▶ DIRECTIVE A
In the records, reproduce the lines from the one containing "What is the smallest value displayed?" up to and including the one containing "Reading left to". Omit the pictures from your answer.

Stormzone, with support from Vicious Nature, Rabid Bitch of the North, Donum Dei and Flang
Saturday 5th September – Limelight 1, Belfast
Saturday September 5th, and a mighty storm is approaching Belfast…
No, not up there, silly! To witness this particular storm in all it’s majesty you needed to make your way to the Limelight for the launch of Stormzone‘s latest album Seven Sins.
First up onstage was the recently reformed Flang, who play pleasingly rough ‘n’ ready rock ‘n’ roll with a neat Irish twist in the form of a bodhran. Vocalist Chris Pattison has a ballsy, almost punk rock style hollered delivery, with the band themselves have a sort of bluesy, punky Motorhead vibe. They blast their way through a cruisy yet enthusiastic set, with the bodhran giving their low end a deeper, throatier sound, to which the small crowd responded warmly.
With a squall of electric guitars second band Donum Dei ratchet things up a notch. Always a band that look like they’re having the time of their lives onstage, tonight is no exception as they fire out tracks such as ‘Justice Fails’ and ‘Buried Alive’ to a growing crowd. Despite some sound issues that Flang also suffered from earlier (reverb in the mike, problems hearing each others’ instruments) they still sound razor sharp and are, as ever, a complete pleasure to watch live.
Speaking of which…it’s time for Chordblossom favourites Rabid Bitch of the North. They launch into ‘Your Misery’ and waves of raucous energy immediately begin to emanate from the stage. Drummer Chris Condie leads the charge with his usual precision as they rattle through ‘Defending Two Castles’ and latest single ‘Green Eyes’ as an impressed crowd finally gathers in front of the stage to watch this talented and hard working band give it some serious welly. Although they too struggle with sound issues (Joe’s Mcdonnell’s vocals are a tad too quiet and a repeat of the monitor problems, all seemingly stemming from an inexperienced sound technician) they still manage to kick ass, finishing with their double whammy of ‘Help! I’m Trapped In 1999!’ and ‘Us Against Them’ with Mcdonnell’s ballsy bassline and Gerry Mulholland’s riffs galore, both of which prompt the first singalongs of the evening.
Up next we venture out of Northern Ireland for Birmingham’s Vicious Nature, who play classic rock with a thrashy twist. Formed from the ashes of Marshall Law, Cloven Hoof and Cerebral Fix, the members are all highly experienced musicians and it shows – they are both professional and at ease onstage. Vocalist Andy Pyke is something to behold as he headbangs his way around the stage, singing like a man possessed and hitting every note in his impressive range. They play a blistering set which runs through material through their EP releases, treating the crowd to tracks such as ‘Salvation’, ‘Breathless’ and ‘Draggin’ Us Under’, and wrap up with anthemic number ‘Fight For Your Life’, which sees Pyke at the barrier trading headbangs with a certain Mr Traynor. A great set (despite the by now predictable sound issues).

▶ RECORDS FOR THE TASK
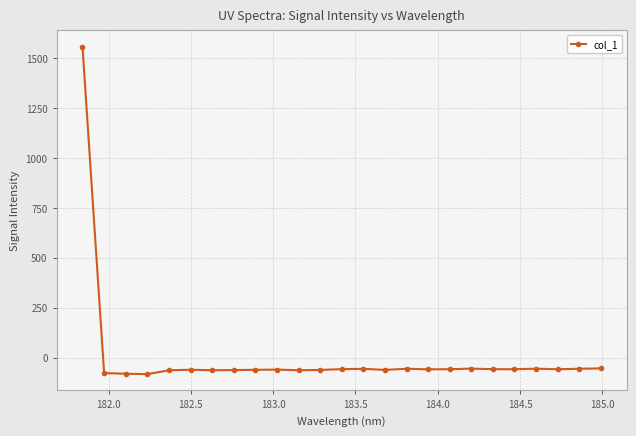

What is the greatest value displayed?

1557.0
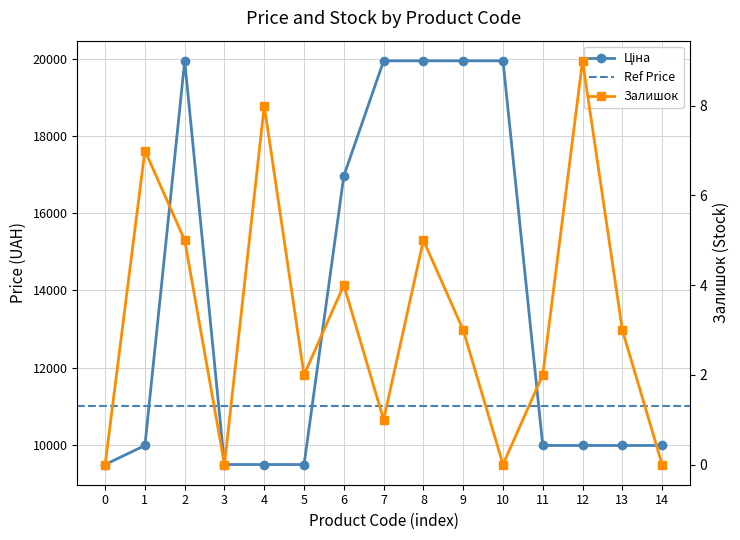

Is it true that Залишок equals 5.3 at 13?

False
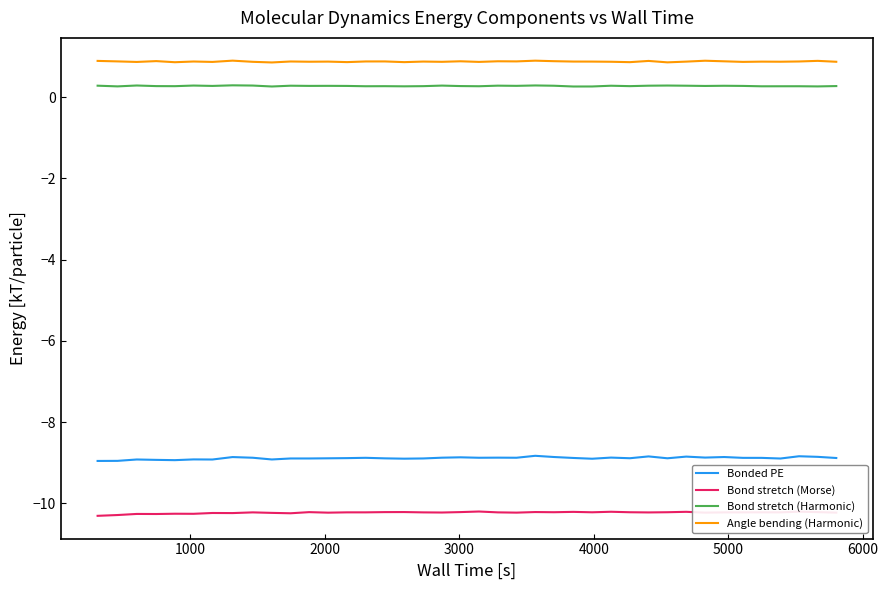

What is the smallest value displayed?

-10.3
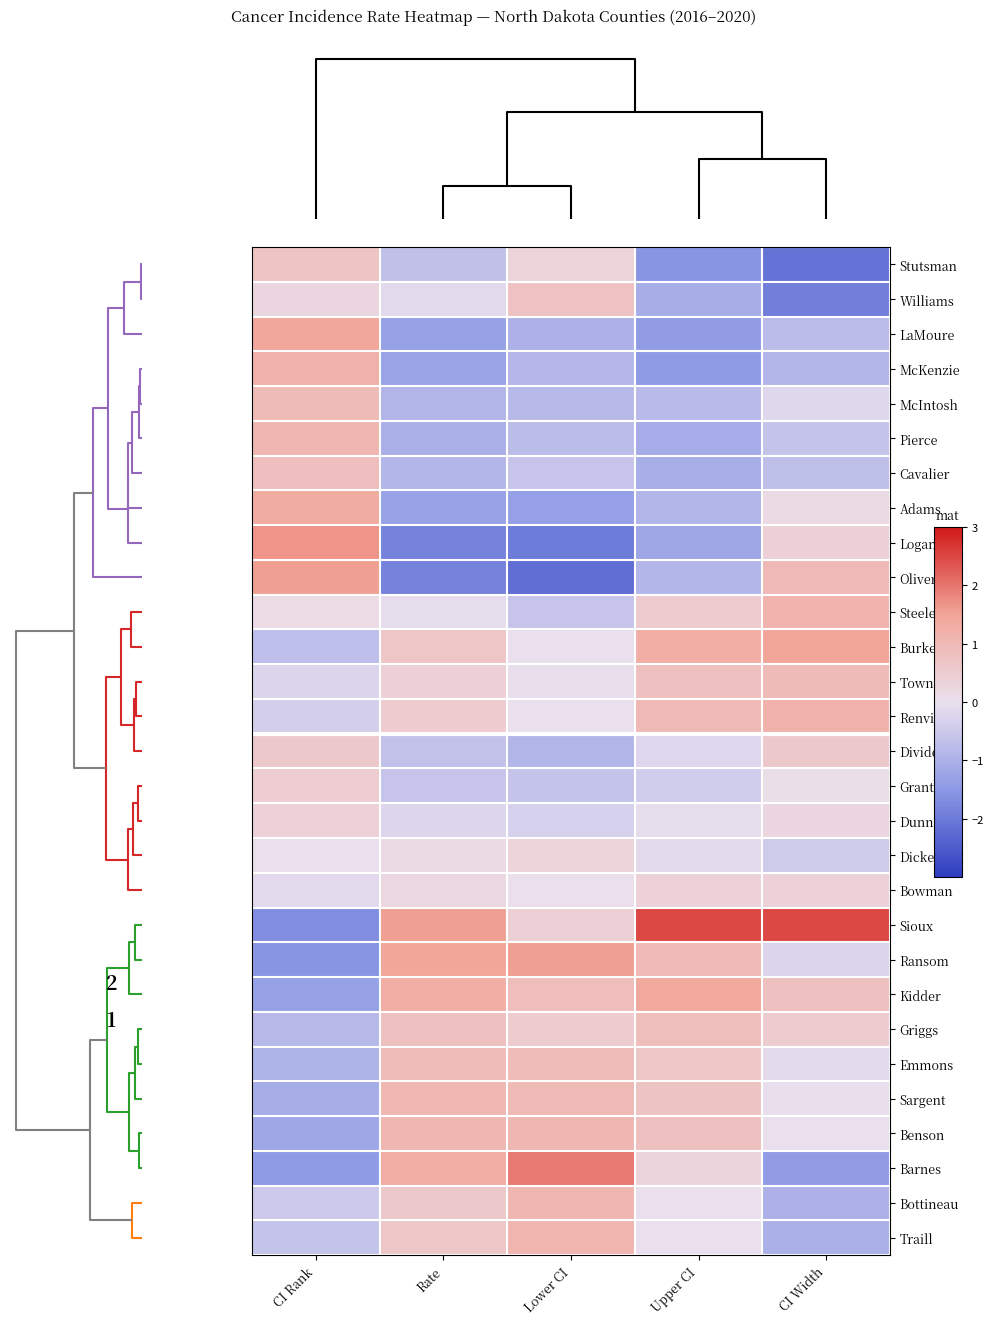

Reading left to right, list all the values displayed in this chart.

Stutsman: CI Rank=0.7	Rate=-0.7	Lower CI=0.3	Upper CI=-1.6	CI Width=-2.1
Williams: CI Rank=0.2	Rate=-0.1	Lower CI=0.8	Upper CI=-1.1	CI Width=-1.9
LaMoure: CI Rank=1.4	Rate=-1.3	Lower CI=-1.0	Upper CI=-1.4	CI Width=-0.8
McKenzie: CI Rank=1.2	Rate=-1.3	Lower CI=-0.9	Upper CI=-1.4	CI Width=-0.9
McIntosh: CI Rank=1.0	Rate=-0.9	Lower CI=-0.8	Upper CI=-0.8	CI Width=-0.2
Pierce: CI Rank=1.1	Rate=-1.0	Lower CI=-0.7	Upper CI=-1.1	CI Width=-0.6
Cavalier: CI Rank=0.8	Rate=-0.9	Lower CI=-0.6	Upper CI=-1.0	CI Width=-0.7
Adams: CI Rank=1.3	Rate=-1.3	Lower CI=-1.4	Upper CI=-0.9	CI Width=0.2
Logan: CI Rank=1.7	Rate=-1.8	Lower CI=-2.0	Upper CI=-1.2	CI Width=0.4
Oliver: CI Rank=1.6	Rate=-1.8	Lower CI=-2.2	Upper CI=-0.9	CI Width=1.0
Steele: CI Rank=0.1	Rate=-0.1	Lower CI=-0.6	Upper CI=0.5	CI Width=1.1
Burke: CI Rank=-0.7	Rate=0.7	Lower CI=-0.0	Upper CI=1.3	CI Width=1.5
Towner: CI Rank=-0.2	Rate=0.4	Lower CI=-0.0	Upper CI=0.8	CI Width=0.9
Renville: CI Rank=-0.4	Rate=0.5	Lower CI=-0.0	Upper CI=1.0	CI Width=1.2
Divide: CI Rank=0.6	Rate=-0.6	Lower CI=-0.9	Upper CI=-0.2	CI Width=0.6
Grant: CI Rank=0.5	Rate=-0.6	Lower CI=-0.6	Upper CI=-0.4	CI Width=0.1
Dunn: CI Rank=0.4	Rate=-0.2	Lower CI=-0.3	Upper CI=-0.1	CI Width=0.2
Dickey: CI Rank=0.0	Rate=0.1	Lower CI=0.3	Upper CI=-0.1	CI Width=-0.5
Bowman: CI Rank=-0.1	Rate=0.2	Lower CI=0.0	Upper CI=0.4	CI Width=0.4
Sioux: CI Rank=-1.7	Rate=1.6	Lower CI=0.4	Upper CI=2.5	CI Width=2.5
Ransom: CI Rank=-1.6	Rate=1.5	Lower CI=1.5	Upper CI=1.0	CI Width=-0.2
Kidder: CI Rank=-1.3	Rate=1.3	Lower CI=0.9	Upper CI=1.4	CI Width=0.8
Griggs: CI Rank=-0.8	Rate=0.8	Lower CI=0.5	Upper CI=0.8	CI Width=0.5
Emmons: CI Rank=-1.0	Rate=0.9	Lower CI=0.9	Upper CI=0.6	CI Width=-0.1
Sargent: CI Rank=-1.1	Rate=1.0	Lower CI=1.0	Upper CI=0.7	CI Width=-0.0
Benson: CI Rank=-1.2	Rate=1.1	Lower CI=1.0	Upper CI=0.8	CI Width=-0.0
Barnes: CI Rank=-1.4	Rate=1.3	Lower CI=2.0	Upper CI=0.3	CI Width=-1.4
Bottineau: CI Rank=-0.5	Rate=0.6	Lower CI=1.1	Upper CI=-0.0	CI Width=-1.0
Traill: CI Rank=-0.6	Rate=0.7	Lower CI=1.1	Upper CI=-0.0	CI Width=-1.0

▶ DIRECTIVE B
Answer these about the concert review:
(i) Which band's sound includes a bodhran?
(ii) What city is Vicious Nature from?
(iii) Who is the drummer of Rabid Bitch of the North?

▶ WRITTEN RESPONSE A
What is the smallest value displayed?

-10.3

Reading left to right, list all the values displayed in this chart.

▶ WRITTEN RESPONSE B
(i) Flang
(ii) Birmingham
(iii) Chris Condie